*İstenenler*.
a: Televizyon ve kitap okuma üzerine metne göre Winn'in, televizyonun çocukta engel olacağını belirttiği her şeyi sıralayınız.
b: Televizyon ve kitap okuma üzerine metinde sözü edilen Gallup anketi hangi yıllar arasında yapılmıştır?
c: Televizyon ve kitap okuma üzerine metni, son cümlesinden sonra gelecek biçimde sürdürünüz.

::: Metin alıntısı :::

Çünkü, televizyon seyreden insanlar, dünyadaki
savaşlardan bilimsel araştırmalara kadar her konuda
bilgilendiklerini düşünerek daha fazla performans
isteyen kitap okuma faaliyetine yönelmiyorlar.
Winn, televizyonun, çocuğun kelimeleri
tanımasına, anlamlarını çözmesine, hecelemesine, kelime
haznesinin ve düşünme kabiliyetinin gelişmesine engel
olacağını belirtiyor. Kitap okuyan bir çocuğun,
okuduklarını kafasının içinde resimlendirdiğini ve bunu
yaparken hayalgücünü kullandığını belirten Winn şunları
vurguluyor: "Televizyon görüntüleri, sembollerin ifade
ettiği anlamları çözmeyi bize bırakmıyor. Televizyon
seyretme sırasında, zihin sembolleri deşifre edemez ve
yararlanılabilir hale getiremez."
Televizyonun,
okuma alışkanlığında meydana getirdiği olumsuz
etkilerden biri de konsantrasyonu azaltması. Televizyon
görüntülerindeki aşırı hız ve hareketliliğin yanı sıra,
programların sık sık reklamlarla kesilmesi, dikkat
sürekliliğinin kaybolmasına, yoğunlaşma kapasitesinin
bozulmasına neden oluyor. Gallup'un 1992-1999 yılları
arasında yaptığı ankette, katılımcıların çoğunluğu,
televizyonu kapattıktan sonra rahatlama hissi
duyduklarını, fakat pasiflik ve konsantrasyon
düşüklüğünün sürdüğünü belirtiyorlar. Televizyonun
enerjilerini emdiğini ve kendilerini tükenmiş bir hale
getirdiğini belirten katılımcılar, normal zamana oranla,
televizyon seyrettikten sonra konsantrasyon güçlüğü
çektiklerini belirtiyorlar. Tam tersi olarak, kitap
okuduktan sonra bu tür zorlukların nadiren görüldüğü
belirtiliyor.
Kitap okuma, insana, uzun süre
konu değiştirmeden dikkatini toplama eğitimi
kazandırırken, televizyon insanı bunun tam tersine
alıştırıyor. Televizyon seyrederken, beyin faaliyetleri,
uyanık bilincin belirtisi olan beta dalgalarını, düşük
bilincin belirtisi olan alfa dalgalarına çeviriyor.
Gözler açıkken normal olarak meydana gelmeyen belirli
elektronik dürtüler, televizyon seyrederken meydana
geliyor. Bu dürtüler gözü bir noktada uzun süre
odaklıyor. Bu yan etkiler, özellikle yeni okumayı
öğrenen çocuklarda zararlı oluyor. Çünkü bu zararlı
etkiler, okumanın gerektirdiği özelliklerin tam tersini
geliştiriyor. Böylece, uzun süreli televizyon seyretme,
kitap okumayı zorlaştırıyor.

::: Kayıt alıntıları :::

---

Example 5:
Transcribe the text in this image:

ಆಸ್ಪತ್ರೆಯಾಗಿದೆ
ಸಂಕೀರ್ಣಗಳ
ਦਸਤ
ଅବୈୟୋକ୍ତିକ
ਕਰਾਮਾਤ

:::
::: Kayıt alıntıları :::

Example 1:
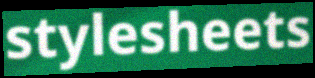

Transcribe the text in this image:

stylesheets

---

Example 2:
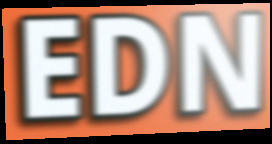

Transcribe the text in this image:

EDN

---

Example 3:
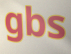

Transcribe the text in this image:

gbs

:::
::: Kayıt alıntıları :::

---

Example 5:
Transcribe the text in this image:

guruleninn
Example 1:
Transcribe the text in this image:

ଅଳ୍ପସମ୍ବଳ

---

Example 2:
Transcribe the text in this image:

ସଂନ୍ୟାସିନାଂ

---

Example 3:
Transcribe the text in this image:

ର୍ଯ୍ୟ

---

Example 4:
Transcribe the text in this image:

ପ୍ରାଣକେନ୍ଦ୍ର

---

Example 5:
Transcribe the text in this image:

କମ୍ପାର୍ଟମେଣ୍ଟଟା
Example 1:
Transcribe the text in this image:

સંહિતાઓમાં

:::

*Görevlere göre sonuçlar*.
a:
- Kelimeleri tanıması
- Kelimelerin anlamlarını çözmesi
- Kelimeleri hecelemesi
- Kelime haznesinin gelişmesi
- Düşünme kabiliyetinin gelişmesi

b: 1992-1999 yılları arasında.

c:
Türkiye'de
Durum
Okuma ve düşünce becerisinin
yerleşmediği toplumlarda, televizyon çok daha fazla
etkileme gücüne sahip oluyor. Özellikle gösteri çağının
öncülüğünü yapan televizyon sayesinde, halk sadece
gösterilenle yetinmeyi tercih edip, kitap okumadan iyice
uzaklaşıyor. 21'inci yüzyıla girerken Türkiye, kitap
okuma oranında çoğu Afrika ülkesinin gerisinde kalmış
durumda. Japonya'da toplumun % 14'ü, Amerika'da % 12'si,
İngiltere ve Fransa'da % 11'i düzenli kitap okurken,
Türkiye'de durum % 0,01 yani, on binde bir.
Boğaziçi Üniversitesi Öğretim Üyesi Yrd. Doç.
Dr. Yavuz Akpınar'ın yaptığı araştırmalara göre,
öğrenciler arasında kitap ve gazete okuma alışkanlığının
azaldığı görüldü. Öğrencilerin % 6'sının bir yıl içinde
hiç kitap okumadığı belirlendi. Bir yıl içinde 5
kitaptan fazla okuyanların oranı ise sadece % 31.
Öğrencilerin % 59'u son bir yıl içinde Türkiye'de
popüler olan hiçbir kitabı bilmiyor. Öğrenciler
arasındaki gazete okuma oranları da oldukça düşük.
Öğrencilerin % 3'ünün evine hiç gazete alınmamakta, %
2'si ise gazetenin hiçbir bölümünü okumuyor. Spor ve
magazin sayfaları % 32, haber ve ekonomi sayfaları % 11,
sanat sayfaları % 14, gazete ekleri ise % 24 oranında
okunuyor.
Her ne kadar televizyonun görsel
olması ve bütün duyularımıza hitap etmesi onu çekici
hale getirse de bütün bildiklerimizin % 80'ini
okuduklarımızla kazanıyoruz.
Televizyon ilgi çekici
yönleri olmasına rağmen, öğrenme açısından, kitap
okumayla karşılaştırılınca çok etkili değildir. İşte bu
yüzden kitap okumak kalıcı öğrenmenin en iyi yoludur.
Allah Okumanın Önemini Kuran'da Bildirmiştir
Okuma alışkanlığı Yüce Allah'ın Kuran'da
dikkat çektiği önemli bir konudur. Peygamberimiz (sav)'e
ilk vahyedilen ayette, "Yaratan Rabbin adıyla oku."
(Alak Suresi, 1) şeklinde buyrulmaktadır.
Ayrıca unutulmamalıdır ki, Yüce Allah'a olan
sevgi, O'nun yarattığı varlıklardaki üstün ve kusursuz
özelliklerin okuyarak öğrenilmesi ile daha da
artacaktır. Yaratılış delilleri müminlerin üstün güç
sahibi, herşeyin Yaratıcısı Rabbimiz'den gereği gibi
korkmasına da vesile olacaktır. Göklerdeki, yerdeki ve
ikisi arasındaki herşeyin Yaratıcısı olan Allah Kuran'da
şöyle buyurmuştur: "Allah'ın gökyüzünden su
indirdiğini görmedin mi? Böylece Biz onunla, renkleri
değişik olan meyveler çıkardık. Dağlardan da beyaz,
kırmızı renkleri değişik ve siyah yollar (kıldık).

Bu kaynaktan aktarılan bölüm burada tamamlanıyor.